I remember my parents struggling as the house fell into disrepair over the years we made it our home. From the roof caving in, giving way to the weight of bats, to the human bones found under the house and the mounting feeling of being pushed out by spirits, was more than we could stomach. My father would love to tell the story of how he and my mother found the Kelang House by driving past it below the hill one day and looking up at it accidentally. When he approach the house for the first time, he told us that as he crossed the threshold, he had an overwhelming feeling of coming home. Having felt this way once before, he could only describe it as an experience of “knowing”, a lot like when he told us how he first met my mom and knew she was his wife. In the beginning it was a magical, stunning place, like a stately home overlooking the town below, and when our time was up, it let us know.

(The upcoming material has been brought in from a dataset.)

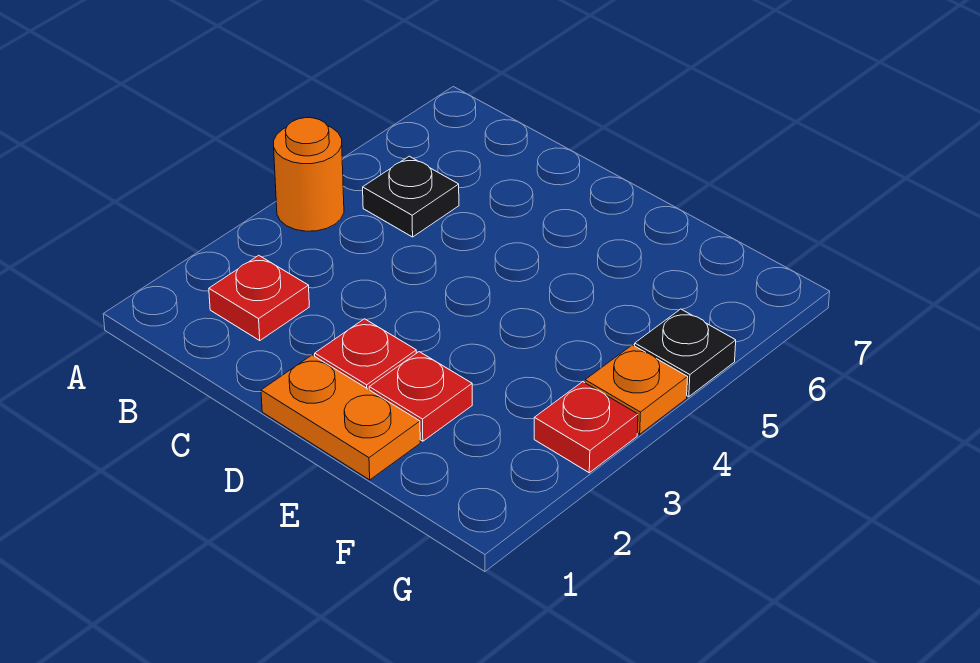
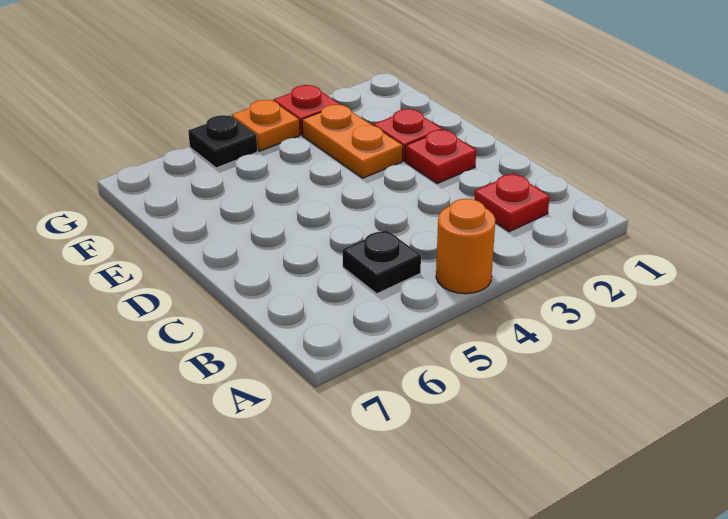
orange 1x2 plate [261,355,420,480] -> orange 1x2 plate moved to [302,104,402,178]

In college, one of my assignments was to tell a story through images on cloth using a color copier. I rummaged through my parents collection of photo albums when at home one winter break and found a picture of Christmas morning, 1975? Probably one of the best Christmases ever, where I was given this tricycle with a back seat! How I longed for that one.
The images read as a book with pages made of china silk sewn over a thin padding. Photos, which are heat transferred to the fabric, tell the tale of a house being consumed by itself. I remember a Yugoslavian girl in my class, as I presented this, saying rather angrily, “there are no such things as ghosts!” Feeling regrettable about defending myself, since I was worried of this kind of reaction in the first place, it was such relief to find the rest of the class coming to my side, for each person had a ghost story to tell with an enthusiastic gleam in their eye.